Given N integers in order, for each ith integer, add it to a running list of integers, find the median of the updated list and print the median. (1 ≤ N ≤ 10^5)
Solution 1
The median is the number in the middle of a sorted list. It is unnecessary to sort the entire list to find the median. Instead, we can split the list into two groups of numbers, each containing about half of the list and the number in the first greater than the numbers in the other. Then we only need the biggest number of the first group and the smallest of the second group.
We can keep two heaps A and B , which have the following properties:
A contains the bigger half of current list and A is a minimum heap.
B contains the smaller half of current list and B is a maximum heap.
The absolute difference between the sizes of A and B is less than 2.

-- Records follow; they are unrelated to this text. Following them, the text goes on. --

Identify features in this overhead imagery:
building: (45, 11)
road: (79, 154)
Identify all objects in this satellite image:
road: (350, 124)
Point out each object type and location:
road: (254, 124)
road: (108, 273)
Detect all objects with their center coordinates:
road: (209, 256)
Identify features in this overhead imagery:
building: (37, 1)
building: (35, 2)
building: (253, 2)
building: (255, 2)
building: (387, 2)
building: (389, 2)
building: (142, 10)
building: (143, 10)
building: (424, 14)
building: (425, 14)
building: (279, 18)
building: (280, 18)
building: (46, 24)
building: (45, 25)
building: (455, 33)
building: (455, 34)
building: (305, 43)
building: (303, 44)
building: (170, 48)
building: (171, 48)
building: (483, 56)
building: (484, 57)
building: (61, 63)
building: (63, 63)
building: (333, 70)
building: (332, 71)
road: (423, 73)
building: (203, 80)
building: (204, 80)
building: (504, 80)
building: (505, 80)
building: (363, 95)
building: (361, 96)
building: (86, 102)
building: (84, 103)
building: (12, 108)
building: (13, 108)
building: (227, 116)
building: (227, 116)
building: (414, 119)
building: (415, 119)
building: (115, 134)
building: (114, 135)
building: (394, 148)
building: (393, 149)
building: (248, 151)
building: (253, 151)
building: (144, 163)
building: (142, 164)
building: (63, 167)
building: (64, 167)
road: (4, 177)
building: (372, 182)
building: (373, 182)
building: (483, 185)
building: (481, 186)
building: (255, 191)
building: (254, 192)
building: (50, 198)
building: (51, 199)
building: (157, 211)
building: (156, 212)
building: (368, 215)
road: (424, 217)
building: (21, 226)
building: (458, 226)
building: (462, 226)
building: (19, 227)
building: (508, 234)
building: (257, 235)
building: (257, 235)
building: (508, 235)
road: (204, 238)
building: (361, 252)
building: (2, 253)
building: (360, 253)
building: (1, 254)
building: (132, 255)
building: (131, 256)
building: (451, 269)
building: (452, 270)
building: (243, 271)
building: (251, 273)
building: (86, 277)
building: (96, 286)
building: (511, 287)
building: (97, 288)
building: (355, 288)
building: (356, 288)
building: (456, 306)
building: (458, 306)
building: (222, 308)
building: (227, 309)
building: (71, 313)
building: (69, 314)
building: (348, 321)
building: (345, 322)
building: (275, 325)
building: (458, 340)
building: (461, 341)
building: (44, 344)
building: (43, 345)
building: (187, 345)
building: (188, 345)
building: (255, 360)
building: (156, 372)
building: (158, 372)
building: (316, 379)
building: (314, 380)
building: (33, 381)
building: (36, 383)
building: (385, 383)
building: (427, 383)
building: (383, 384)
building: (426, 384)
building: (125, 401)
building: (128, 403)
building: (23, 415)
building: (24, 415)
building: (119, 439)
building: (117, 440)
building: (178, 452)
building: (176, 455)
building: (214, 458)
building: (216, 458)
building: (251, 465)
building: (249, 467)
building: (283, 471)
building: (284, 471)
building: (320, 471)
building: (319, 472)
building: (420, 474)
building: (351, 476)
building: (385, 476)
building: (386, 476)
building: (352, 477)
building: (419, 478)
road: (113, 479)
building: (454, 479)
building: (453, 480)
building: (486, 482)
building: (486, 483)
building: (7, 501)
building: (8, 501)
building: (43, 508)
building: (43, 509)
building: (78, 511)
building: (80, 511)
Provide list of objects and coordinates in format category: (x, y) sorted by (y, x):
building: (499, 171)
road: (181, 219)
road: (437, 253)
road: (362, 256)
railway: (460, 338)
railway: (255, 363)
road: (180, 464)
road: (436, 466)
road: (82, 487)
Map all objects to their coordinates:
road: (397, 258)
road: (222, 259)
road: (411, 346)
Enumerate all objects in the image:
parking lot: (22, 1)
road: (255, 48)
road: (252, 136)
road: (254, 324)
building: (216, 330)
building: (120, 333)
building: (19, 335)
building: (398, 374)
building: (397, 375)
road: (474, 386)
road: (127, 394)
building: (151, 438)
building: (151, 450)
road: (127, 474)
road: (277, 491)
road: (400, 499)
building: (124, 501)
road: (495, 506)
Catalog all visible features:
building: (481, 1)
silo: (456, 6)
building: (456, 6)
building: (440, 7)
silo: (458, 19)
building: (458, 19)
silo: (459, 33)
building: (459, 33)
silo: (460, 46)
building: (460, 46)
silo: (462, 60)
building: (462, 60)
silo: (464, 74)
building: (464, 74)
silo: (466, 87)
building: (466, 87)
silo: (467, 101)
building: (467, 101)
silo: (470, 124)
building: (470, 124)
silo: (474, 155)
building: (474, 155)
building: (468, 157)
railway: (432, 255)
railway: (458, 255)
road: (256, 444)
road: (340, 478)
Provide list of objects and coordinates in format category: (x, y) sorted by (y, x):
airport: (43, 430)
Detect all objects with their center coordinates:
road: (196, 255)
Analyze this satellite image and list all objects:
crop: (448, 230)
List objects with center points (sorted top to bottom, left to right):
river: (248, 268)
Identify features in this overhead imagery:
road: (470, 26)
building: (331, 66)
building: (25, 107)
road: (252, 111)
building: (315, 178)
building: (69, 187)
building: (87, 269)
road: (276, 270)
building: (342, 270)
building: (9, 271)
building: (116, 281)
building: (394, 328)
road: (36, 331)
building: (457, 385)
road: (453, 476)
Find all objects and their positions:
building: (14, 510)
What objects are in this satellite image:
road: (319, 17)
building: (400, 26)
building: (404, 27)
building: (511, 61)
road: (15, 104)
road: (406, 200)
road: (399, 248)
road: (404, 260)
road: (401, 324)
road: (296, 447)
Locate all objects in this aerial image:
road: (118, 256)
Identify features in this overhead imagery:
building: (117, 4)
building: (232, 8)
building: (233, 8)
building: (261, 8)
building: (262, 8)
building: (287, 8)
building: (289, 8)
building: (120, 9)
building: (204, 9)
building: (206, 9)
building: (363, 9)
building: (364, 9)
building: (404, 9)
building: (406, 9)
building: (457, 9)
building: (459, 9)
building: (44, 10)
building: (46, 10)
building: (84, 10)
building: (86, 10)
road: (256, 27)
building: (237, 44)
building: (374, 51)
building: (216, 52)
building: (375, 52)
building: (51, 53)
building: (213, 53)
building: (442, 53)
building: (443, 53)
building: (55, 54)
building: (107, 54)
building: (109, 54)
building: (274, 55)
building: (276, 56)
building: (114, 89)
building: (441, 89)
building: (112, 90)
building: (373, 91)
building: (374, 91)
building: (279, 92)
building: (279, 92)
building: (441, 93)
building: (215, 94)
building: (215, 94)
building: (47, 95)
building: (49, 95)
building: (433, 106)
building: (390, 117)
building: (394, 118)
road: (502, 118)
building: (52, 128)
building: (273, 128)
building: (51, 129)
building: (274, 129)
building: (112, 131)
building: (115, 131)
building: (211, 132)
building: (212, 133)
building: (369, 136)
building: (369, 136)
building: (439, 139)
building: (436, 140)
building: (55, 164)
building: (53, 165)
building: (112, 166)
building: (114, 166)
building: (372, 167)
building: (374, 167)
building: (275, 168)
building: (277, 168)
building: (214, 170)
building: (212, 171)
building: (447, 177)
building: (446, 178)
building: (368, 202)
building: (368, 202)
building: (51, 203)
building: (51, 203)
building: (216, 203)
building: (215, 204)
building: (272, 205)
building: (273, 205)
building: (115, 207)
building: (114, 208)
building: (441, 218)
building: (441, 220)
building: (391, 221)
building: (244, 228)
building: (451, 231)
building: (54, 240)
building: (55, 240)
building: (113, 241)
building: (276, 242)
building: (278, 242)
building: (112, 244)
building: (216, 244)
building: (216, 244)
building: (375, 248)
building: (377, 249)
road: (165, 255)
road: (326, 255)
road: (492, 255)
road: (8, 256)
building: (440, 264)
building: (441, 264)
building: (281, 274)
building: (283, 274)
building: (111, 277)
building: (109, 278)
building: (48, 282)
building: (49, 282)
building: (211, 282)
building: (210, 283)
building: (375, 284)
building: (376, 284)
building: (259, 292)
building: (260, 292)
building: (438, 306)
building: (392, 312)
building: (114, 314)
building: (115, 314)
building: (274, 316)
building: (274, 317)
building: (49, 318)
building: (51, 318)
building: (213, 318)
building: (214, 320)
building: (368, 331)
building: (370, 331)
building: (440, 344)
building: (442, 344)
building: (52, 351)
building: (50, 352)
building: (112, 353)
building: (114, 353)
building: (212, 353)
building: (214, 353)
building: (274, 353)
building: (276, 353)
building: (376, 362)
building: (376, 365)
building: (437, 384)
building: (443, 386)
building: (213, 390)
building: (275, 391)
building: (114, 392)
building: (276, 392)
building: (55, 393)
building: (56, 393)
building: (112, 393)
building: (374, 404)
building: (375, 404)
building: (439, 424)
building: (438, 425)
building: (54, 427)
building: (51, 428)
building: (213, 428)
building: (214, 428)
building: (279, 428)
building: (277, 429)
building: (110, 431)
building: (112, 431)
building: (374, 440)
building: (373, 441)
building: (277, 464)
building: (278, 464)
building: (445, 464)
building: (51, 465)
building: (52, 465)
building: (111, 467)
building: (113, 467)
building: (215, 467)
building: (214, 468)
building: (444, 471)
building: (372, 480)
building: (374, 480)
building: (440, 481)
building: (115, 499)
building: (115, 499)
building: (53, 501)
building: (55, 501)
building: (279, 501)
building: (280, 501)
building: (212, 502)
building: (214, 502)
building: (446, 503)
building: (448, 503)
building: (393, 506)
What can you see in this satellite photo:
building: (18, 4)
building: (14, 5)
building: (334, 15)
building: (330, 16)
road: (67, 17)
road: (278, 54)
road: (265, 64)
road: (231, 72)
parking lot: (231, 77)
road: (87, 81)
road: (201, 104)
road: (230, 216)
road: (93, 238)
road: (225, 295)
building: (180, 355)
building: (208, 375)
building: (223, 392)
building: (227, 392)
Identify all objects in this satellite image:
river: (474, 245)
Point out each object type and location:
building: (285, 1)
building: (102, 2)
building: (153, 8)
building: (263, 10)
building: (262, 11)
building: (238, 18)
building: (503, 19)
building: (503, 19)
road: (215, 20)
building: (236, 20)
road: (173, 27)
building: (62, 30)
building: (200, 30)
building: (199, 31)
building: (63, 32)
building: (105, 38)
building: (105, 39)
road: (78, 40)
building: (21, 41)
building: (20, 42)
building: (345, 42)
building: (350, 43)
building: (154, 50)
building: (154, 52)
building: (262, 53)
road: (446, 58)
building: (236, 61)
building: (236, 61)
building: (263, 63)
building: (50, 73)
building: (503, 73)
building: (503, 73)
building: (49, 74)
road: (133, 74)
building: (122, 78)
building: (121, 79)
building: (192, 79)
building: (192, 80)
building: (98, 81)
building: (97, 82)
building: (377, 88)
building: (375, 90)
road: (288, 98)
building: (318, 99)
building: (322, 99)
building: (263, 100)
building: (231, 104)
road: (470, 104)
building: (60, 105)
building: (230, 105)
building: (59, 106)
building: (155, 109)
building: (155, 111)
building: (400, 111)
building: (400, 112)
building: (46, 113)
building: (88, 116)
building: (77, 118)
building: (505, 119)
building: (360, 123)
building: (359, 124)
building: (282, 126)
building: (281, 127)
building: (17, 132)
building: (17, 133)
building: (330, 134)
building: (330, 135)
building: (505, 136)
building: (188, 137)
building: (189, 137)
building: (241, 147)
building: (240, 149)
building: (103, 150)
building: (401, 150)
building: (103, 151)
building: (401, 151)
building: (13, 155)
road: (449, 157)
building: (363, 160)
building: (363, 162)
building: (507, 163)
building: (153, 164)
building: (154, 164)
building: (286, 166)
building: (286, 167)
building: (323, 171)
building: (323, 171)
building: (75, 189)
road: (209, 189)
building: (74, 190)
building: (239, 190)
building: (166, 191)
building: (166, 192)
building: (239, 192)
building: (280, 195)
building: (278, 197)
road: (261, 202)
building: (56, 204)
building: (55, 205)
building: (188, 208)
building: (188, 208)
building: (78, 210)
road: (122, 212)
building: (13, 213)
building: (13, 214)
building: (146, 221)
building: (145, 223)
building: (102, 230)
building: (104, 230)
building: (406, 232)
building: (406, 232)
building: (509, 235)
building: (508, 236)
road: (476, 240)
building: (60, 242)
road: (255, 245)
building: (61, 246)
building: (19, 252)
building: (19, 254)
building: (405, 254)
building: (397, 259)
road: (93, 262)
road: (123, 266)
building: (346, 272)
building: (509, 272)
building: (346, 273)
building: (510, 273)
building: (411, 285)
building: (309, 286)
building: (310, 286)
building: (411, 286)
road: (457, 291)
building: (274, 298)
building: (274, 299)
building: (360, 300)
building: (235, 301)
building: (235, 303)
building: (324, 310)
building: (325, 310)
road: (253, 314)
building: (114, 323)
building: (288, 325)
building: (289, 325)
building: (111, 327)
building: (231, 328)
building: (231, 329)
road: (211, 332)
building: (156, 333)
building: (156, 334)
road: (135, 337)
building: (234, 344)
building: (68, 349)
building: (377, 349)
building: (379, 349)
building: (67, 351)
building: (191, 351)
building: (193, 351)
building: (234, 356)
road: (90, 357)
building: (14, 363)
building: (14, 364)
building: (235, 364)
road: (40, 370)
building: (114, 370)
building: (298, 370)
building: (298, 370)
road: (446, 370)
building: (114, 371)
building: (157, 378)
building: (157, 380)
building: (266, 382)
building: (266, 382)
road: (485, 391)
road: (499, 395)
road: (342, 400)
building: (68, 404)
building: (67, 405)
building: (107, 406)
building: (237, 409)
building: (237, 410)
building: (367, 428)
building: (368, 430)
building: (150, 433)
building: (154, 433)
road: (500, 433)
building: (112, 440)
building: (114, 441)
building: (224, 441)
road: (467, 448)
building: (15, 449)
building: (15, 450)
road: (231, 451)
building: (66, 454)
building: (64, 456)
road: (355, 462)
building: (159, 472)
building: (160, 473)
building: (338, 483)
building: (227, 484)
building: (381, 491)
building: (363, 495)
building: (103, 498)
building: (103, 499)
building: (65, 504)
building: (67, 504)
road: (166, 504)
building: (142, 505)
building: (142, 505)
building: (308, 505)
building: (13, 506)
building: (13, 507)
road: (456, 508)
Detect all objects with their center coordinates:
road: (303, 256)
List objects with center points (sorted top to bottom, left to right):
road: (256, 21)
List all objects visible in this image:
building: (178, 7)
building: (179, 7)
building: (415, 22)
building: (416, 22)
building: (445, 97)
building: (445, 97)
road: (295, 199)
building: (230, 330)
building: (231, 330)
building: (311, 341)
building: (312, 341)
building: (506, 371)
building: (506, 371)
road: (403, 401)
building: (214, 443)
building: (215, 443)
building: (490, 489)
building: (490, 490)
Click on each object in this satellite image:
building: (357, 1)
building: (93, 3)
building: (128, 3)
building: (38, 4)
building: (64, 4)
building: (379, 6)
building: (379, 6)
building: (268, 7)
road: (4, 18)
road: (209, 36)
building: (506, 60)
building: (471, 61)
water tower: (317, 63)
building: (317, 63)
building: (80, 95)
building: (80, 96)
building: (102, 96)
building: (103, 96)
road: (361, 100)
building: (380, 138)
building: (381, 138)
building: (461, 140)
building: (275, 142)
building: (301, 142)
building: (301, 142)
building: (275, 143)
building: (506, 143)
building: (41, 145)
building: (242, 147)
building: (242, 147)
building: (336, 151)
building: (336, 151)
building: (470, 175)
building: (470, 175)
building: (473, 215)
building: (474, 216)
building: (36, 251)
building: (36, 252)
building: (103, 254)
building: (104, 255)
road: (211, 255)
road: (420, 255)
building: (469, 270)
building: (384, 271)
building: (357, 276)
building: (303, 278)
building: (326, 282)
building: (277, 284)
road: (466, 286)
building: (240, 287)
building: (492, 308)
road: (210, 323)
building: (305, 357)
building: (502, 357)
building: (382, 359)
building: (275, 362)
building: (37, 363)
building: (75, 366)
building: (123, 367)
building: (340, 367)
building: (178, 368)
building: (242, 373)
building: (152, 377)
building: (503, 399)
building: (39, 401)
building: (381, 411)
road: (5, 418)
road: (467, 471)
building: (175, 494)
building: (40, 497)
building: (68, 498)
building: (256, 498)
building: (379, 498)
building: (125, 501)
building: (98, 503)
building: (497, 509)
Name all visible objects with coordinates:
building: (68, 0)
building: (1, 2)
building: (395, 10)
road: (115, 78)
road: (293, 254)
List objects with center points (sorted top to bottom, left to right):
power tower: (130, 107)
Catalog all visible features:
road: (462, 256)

For each ith integer, nums[i], we push it into A, if A is empty or nums[i] ≥ A.top() . Else, we push it into B. Then we balance the two heaps, making sure the property 3 still holds. If i is odd, then the top of the bigger heap is the current median. If i is even, then the average of the sum of the tops of A and B is the current median.
The time complexity is O(NlogN).
Solution 2
We can use a heap, or a binary search tree to store the list. For each node i, we use a variable “sum” to denote the number of nodes in the subtree with i as root. With this we can find the nth number of the list in O(logN) time.
For each ith integer, we insert it into this BST, updating nodes along the way. Then, if i is odd, we find the (i+1)/2 th number in the list. Else, we find the i/2 th and the i/2+1 th number, and calculate the average.
The time complexity is also O(NlogN), but it might be harder to code.